» Exercise requirements:
A: List every train operating company named in the table of the passage on rail network performance.
B: Translate this sentence from the passage on rail network performance into Spanish: "The notion is that a more resilient and/or robust network should guarantee lower cascade delays and faster recovery in case of disruptions."
C: Continue the passage on rail network performance and topology past its final sentence.

» Passage shown:
= = = = = = =

The delays in a rail network and, more in general, the performances of the service are influenced by the topological structure of the network. The notion is that a more resilient and/or robust network should guarantee lower cascade delays and faster recovery in case of disruptions. In this chapter, the different multi-scale rail networks (this includes both local London overground rail services and national major rail services) in morning peak-hours are analysed separately and the results are compared with the **Public Performance Measures** provided by the ORR (Office of Rail and Road),^{8} an independent regulator that monitors the rail industry’s health and safety performance. ORR holds Network Rail^{9} the company that, with 20 000 miles of track, owns, operates and develops Britain’s railway infrastructure.

In particular, two performance measures are used in our comparison:

**PPM**. The *Public Performance Measure* combines figures for punctuality and reliability into a single performance measure. Usually, it shows the percentage of trains which arrive at their terminating station within 5 min (for London and South East and regional services) or 10 min (for long distance services).^{10} In this paper, for the sake of clarity, we define the **oPPM** with the opposite value of the PPM ($\text{oPPM}\hspace{0.17em}=100\text{\%}-\text{PPM}$). oPPM is the percentage of trains which do not arrive at their terminating station within 5 or 10 min (depending on the distance).

**CaSL**. The *Cancellation and Significant Lateness* is a percentage measure of scheduled passenger trains which are either cancelled (including those cancelled en route) or arrive at their scheduled destination more than 30 min late (see footnote 10).

The performance measures used in this paper are referred to the year 2017 (key statistics by train operating company (TOC)—2016–2017^{11}). To provide statistically significant results (small networks are more sensitive to local functional effects than macroscopic topological structure), we considered the five companies with the highest number of nodes in the network, excluding companies with very simple network structures (e.g. Heathrow Express has only one line). The companies taken into account and the number of stations are shown in table 1.

name | nodes |
---|---|

London Overground | 109 |

Great Western Railway | 18 |

Chiltern Railways | 18 |

South West Trains | 91 |

Southeastern | 64 |

Four out of five analysed rail companies (figure 3) show a strong correlation between these two measures, while in one case (Great Western Railway) these values are not correlated, possibly meaning that this company often has little delays (low resilience) but generally does not have major disruptions (high robustness).

= = = = = = =

» Dataset:
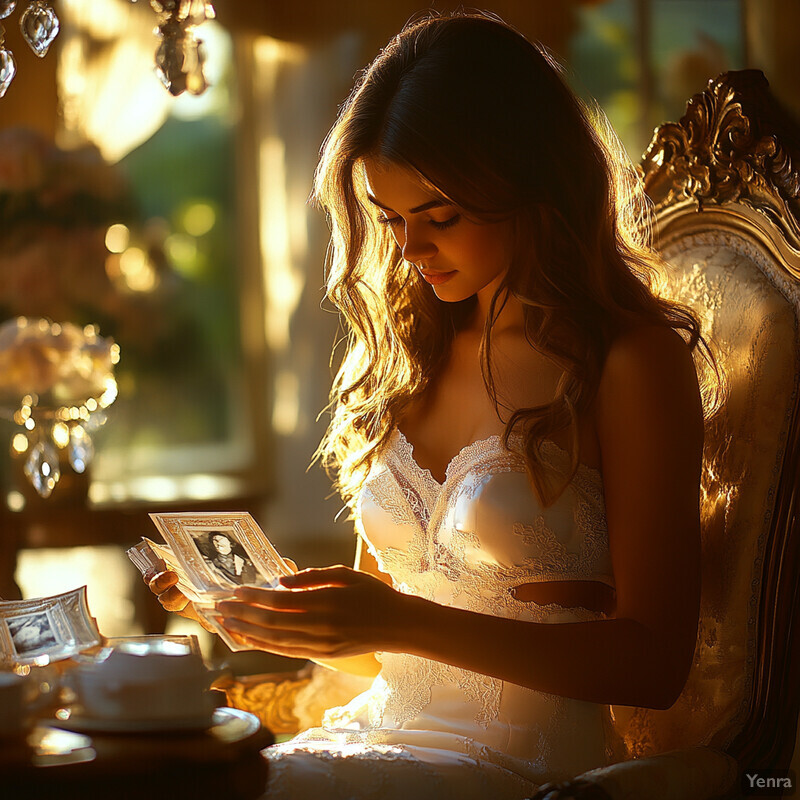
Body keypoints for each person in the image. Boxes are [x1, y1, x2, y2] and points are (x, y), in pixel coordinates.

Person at [148, 11, 708, 799]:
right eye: (391, 219)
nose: (409, 250)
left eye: (438, 217)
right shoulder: (415, 357)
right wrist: (256, 617)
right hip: (377, 742)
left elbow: (655, 665)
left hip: (521, 773)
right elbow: (380, 655)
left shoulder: (628, 363)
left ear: (529, 179)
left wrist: (399, 622)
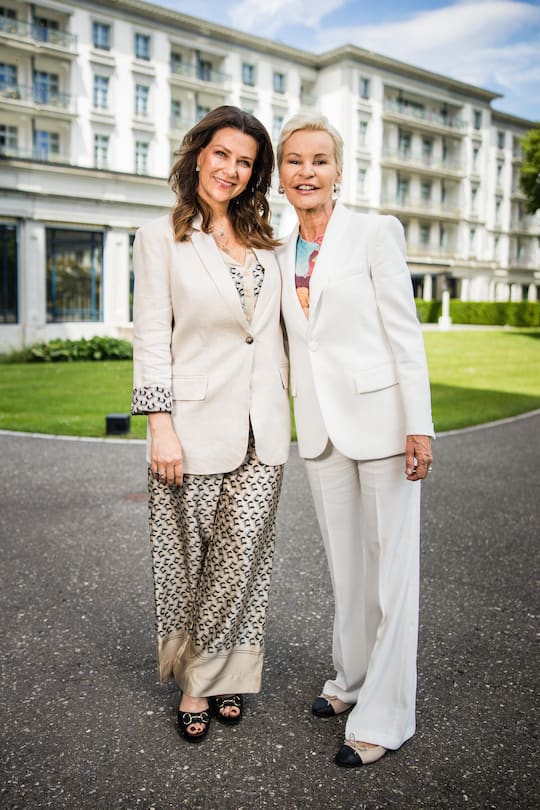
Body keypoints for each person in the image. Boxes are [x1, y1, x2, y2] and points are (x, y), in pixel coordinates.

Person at [276, 113, 434, 768]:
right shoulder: (279, 249)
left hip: (382, 421)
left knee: (392, 570)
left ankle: (388, 715)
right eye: (294, 161)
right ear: (279, 175)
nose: (307, 172)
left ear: (339, 171)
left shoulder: (375, 233)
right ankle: (352, 679)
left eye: (319, 160)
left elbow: (404, 332)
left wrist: (418, 422)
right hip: (319, 428)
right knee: (348, 567)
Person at [131, 106, 290, 743]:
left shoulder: (266, 241)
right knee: (191, 563)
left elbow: (277, 335)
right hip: (191, 425)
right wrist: (158, 425)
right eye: (221, 154)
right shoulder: (159, 236)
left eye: (245, 161)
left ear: (255, 174)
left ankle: (204, 682)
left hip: (266, 427)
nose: (230, 169)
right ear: (198, 154)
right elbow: (150, 338)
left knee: (241, 558)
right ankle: (224, 676)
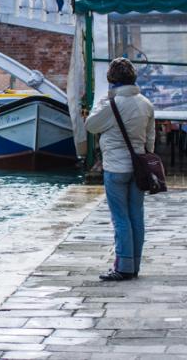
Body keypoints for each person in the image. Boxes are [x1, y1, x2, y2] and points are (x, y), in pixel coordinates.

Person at [85, 58, 155, 281]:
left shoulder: (112, 104)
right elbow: (150, 141)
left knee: (120, 219)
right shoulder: (146, 103)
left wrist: (103, 101)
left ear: (112, 81)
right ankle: (134, 266)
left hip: (116, 168)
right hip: (139, 167)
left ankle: (123, 267)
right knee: (136, 216)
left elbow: (91, 126)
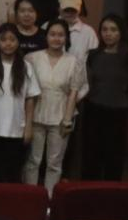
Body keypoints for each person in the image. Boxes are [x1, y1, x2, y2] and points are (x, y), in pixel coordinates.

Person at [24, 20, 86, 194]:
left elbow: (74, 91)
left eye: (60, 35)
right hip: (36, 114)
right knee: (33, 160)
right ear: (46, 36)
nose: (56, 38)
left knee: (54, 163)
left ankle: (50, 200)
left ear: (66, 38)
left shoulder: (74, 61)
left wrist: (67, 119)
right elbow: (26, 90)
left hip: (61, 116)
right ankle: (30, 196)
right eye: (52, 34)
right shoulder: (32, 58)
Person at [0, 23, 41, 183]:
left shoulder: (26, 67)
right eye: (3, 40)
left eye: (12, 39)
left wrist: (28, 127)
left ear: (18, 42)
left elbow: (30, 98)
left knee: (11, 173)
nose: (8, 43)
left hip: (15, 128)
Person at [81, 14, 128, 181]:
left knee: (114, 155)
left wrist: (122, 102)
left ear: (121, 32)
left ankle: (111, 189)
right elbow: (88, 83)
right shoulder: (93, 55)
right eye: (104, 30)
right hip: (94, 109)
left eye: (113, 30)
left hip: (117, 112)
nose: (108, 33)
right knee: (91, 153)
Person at [59, 0, 100, 65]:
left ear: (79, 10)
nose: (69, 13)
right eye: (66, 10)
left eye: (73, 10)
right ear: (59, 9)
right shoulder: (47, 28)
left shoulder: (88, 32)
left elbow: (94, 59)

= = = = = = =

» Answers for each item:
A: London Overground, Great Western Railway, Chiltern Railways, South West Trains, Southeastern

B: La idea es que una red más resiliente y/o robusta debería garantizar menores retrasos en cascada y una recuperación más rápida en caso de interrupciones.

C:
The Pearson correlation coefficient (PCC) [35] is used to establish if there is a correlation between the topology parameters of the network and the performance measures. PCC has a value between + 1 and − 1, where 1 is total positive linear correlation, 0 is no linear correlation and − 1 is total negative linear correlation. Two variables with a correlation coefficient greater than 0.7 are considered *highly correlated*, while they are considered *moderately correlated* when the PCC coefficient is between 0.3 and 0.7.

#### 2.1. Trophic incoherence analysis

The degree to which the rail networks are coherent (or incoherent) can be investigated by comparison with a null model. We use the basal ensemble expectation $\stackrel{~}{q}$ as a null model to compare the incoherence parameter of our rail networks. The trophic incoherence measure $q/\stackrel{~}{q}$ has a value close to 1 when a network has a trophic coherence similar to a random expectation, it has a value lower than 1 when the network is coherent while it has a value greater than 1 when the network is incoherent (more details and the computation of the basal ensemble expectation are provided in §4.1.1).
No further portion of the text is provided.